Bug #15044
closedENV encoding not UTF-8 by default
Description
$ irb
2.5.1 :001 > 'secret'.encoding
=> #<Encoding:UTF-8>
2.5.1 :002 > ENV['PASS'] = 'secret'; ENV['PASS'].encoding
=> #<Encoding:US-ASCII>
2.5.1 :009 > ENV['PASS'] = 'Ł'
=> "\u0141"
2.5.1 :010 > ENV['PASS'].encoding
=> #<Encoding:ASCII-8BIT>
I would expect all encodings to be UTF-8 at all times
Updated by shevegen (Robert A. Heiler) over 6 years ago
If I put this into a .rb file:
puts 'secret'.encoding
ENV['PASS'] = 'secret'
puts ENV['PASS'].encoding
On my system I get these two Strings output:
UTF-8
ISO-8859-1
My environment is, aka my current locale, iso-8859-1, so the results that
I get seem correct. I can change the UTF-8 default encoding if I use a
shebang line in the .rb file, which I normally do, so all my encodings are
the same (ISO-8859-1; regexes used to behave a bit oddly sometimes but I
am not sure if that has changed or not).
I think ENV behaves a litle bit differently upon an
assignment.
If I use a shebang line in a .rb file that includes the above unicode
character (this weird L), then all string encodings in that .rb file
are also ISO-8859-1, so I am not sure if there is any bug at all.

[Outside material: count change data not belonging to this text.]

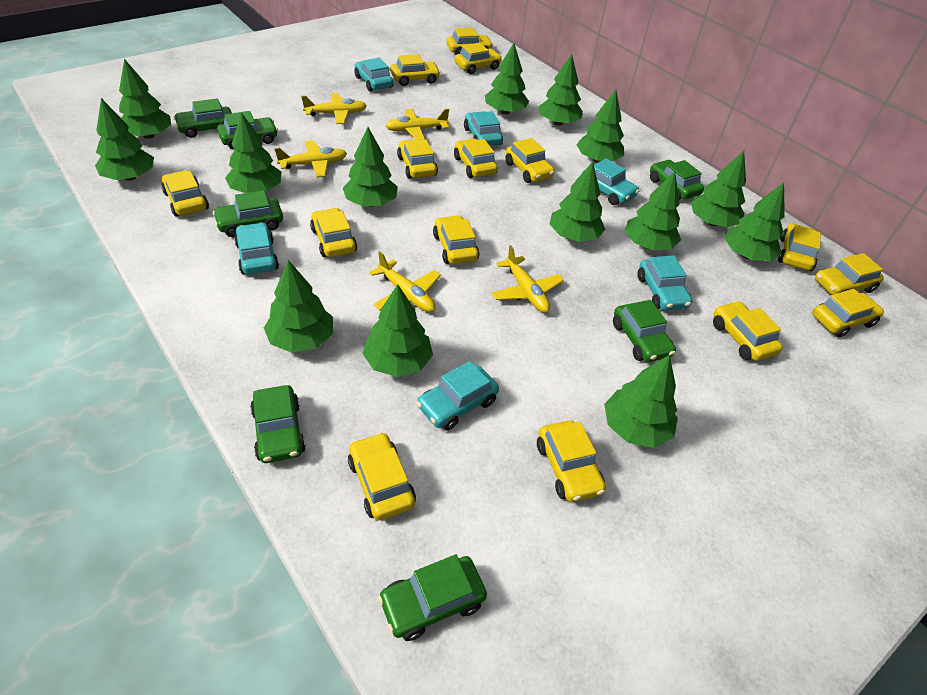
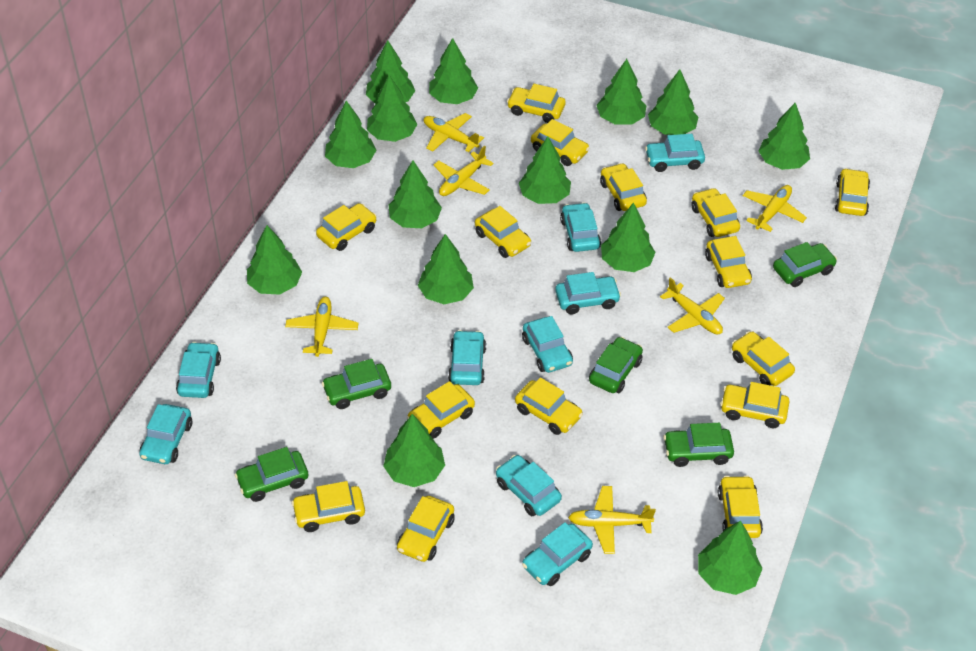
green car: [174,98,232,138] [213,190,283,237] [217,111,278,150] [250,385,306,463] [378,554,487,641] [613,300,676,362] [650,160,704,200] = 7 -> [235,447,308,502] [322,359,391,409] [589,337,643,393] [663,423,734,467] [773,242,837,287] = 5
turquoise car: [234,222,279,275] [354,58,393,92] [417,361,499,430] [464,111,503,146] [581,158,639,205] [638,255,692,310] = 6 -> [139,404,192,464] [176,342,221,398] [448,330,486,385] [496,455,562,516] [522,316,573,373] [522,522,593,586] [555,272,621,314] [560,203,601,252] [645,134,705,172] = 9
yellow plane: [274,140,347,178] [301,93,367,124] [369,251,441,312] [385,109,449,140] [491,245,564,313] = 5 -> [285,297,359,357] [424,113,484,152] [434,145,494,196] [568,486,656,554] [660,277,725,335] [743,185,807,232] = 6

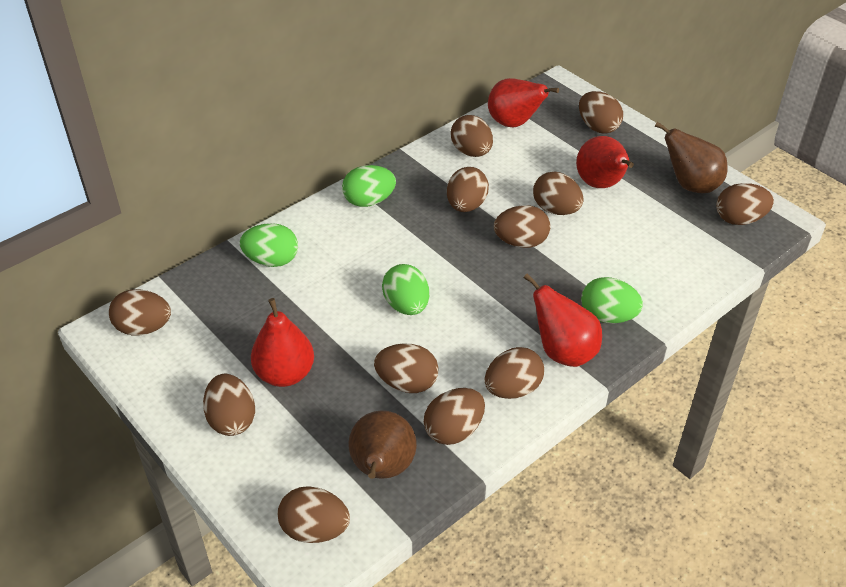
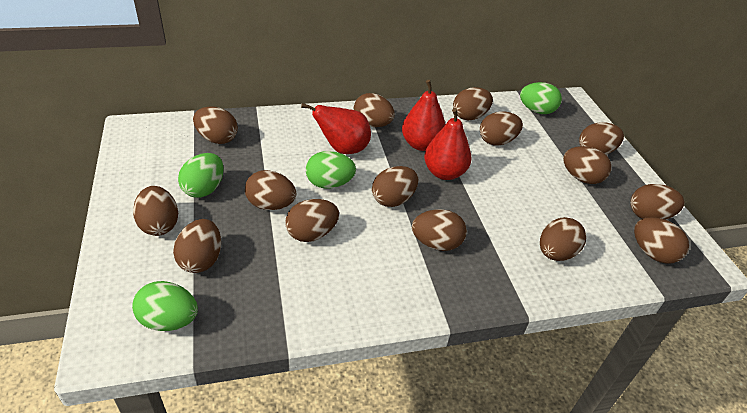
brown egg: [109,289,171,335] [203,374,255,436] [278,486,350,543] [374,343,439,393] [424,388,485,445] [447,167,489,212] [451,115,493,157] [485,347,544,399] [494,205,550,248] [533,172,584,215] [579,91,623,134] [716,183,774,225] = 12 -> [133,186,178,236] [173,219,221,273] [193,106,238,144] [245,170,296,210] [285,199,339,242] [354,93,395,127] [372,166,418,207] [412,209,467,251] [453,87,493,120] [480,111,523,145] [540,217,586,261] [563,146,611,184] [579,122,624,155] [630,184,685,220] [634,217,689,264] = 15
brown pear: [348,410,417,479] [654,122,728,193] = 2 -> none = 0
red pear: [251,298,314,387] [488,78,559,128] [524,273,602,367] [576,136,634,188] = 4 -> [301,103,371,154] [402,80,446,151] [424,108,472,180] = 3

It may be more related to IRB perhaps? I skipped testing on IRB mostly
because .rb files have a "higher weight" than code put through IRB.
The documentation does not mention what happens with encodings when
these are assigned to an ENV key, though:
https://ruby-doc.org/core-2.5.1/ENV.html
Perhaps it has more to do with IRB, in which case it could be added
there:
http://ruby-doc.org/stdlib-2.5.1/libdoc/irb/rdoc/IRB.html
And of course it may be that there is indeed a bug. You can try to
test with a standalone .rb file though and, if necessary, with a
specific shebang comment.
Updated by mame (Yusuke Endoh) about 5 years ago
- Status changed from Open to Closed
It is intentional according to naruse. The encoding of ENV depends on the environment variable LANG.
Updated by naruse (Yui NARUSE) about 5 years ago
The assigned value to ENV
are stored in the process's environment variable.
The encoding of ENV[key]
is set as locale.
You can get the locale encoding by Encoding.find("locale")
which is decided based on Encoding.locale_charmap
which is affected by ENV["LANG"]
and ENV["LC_ALL"]
.
Note that ENV["PATH"]
is returned as filesystem encoding but it is the same as locale encoding on Unix.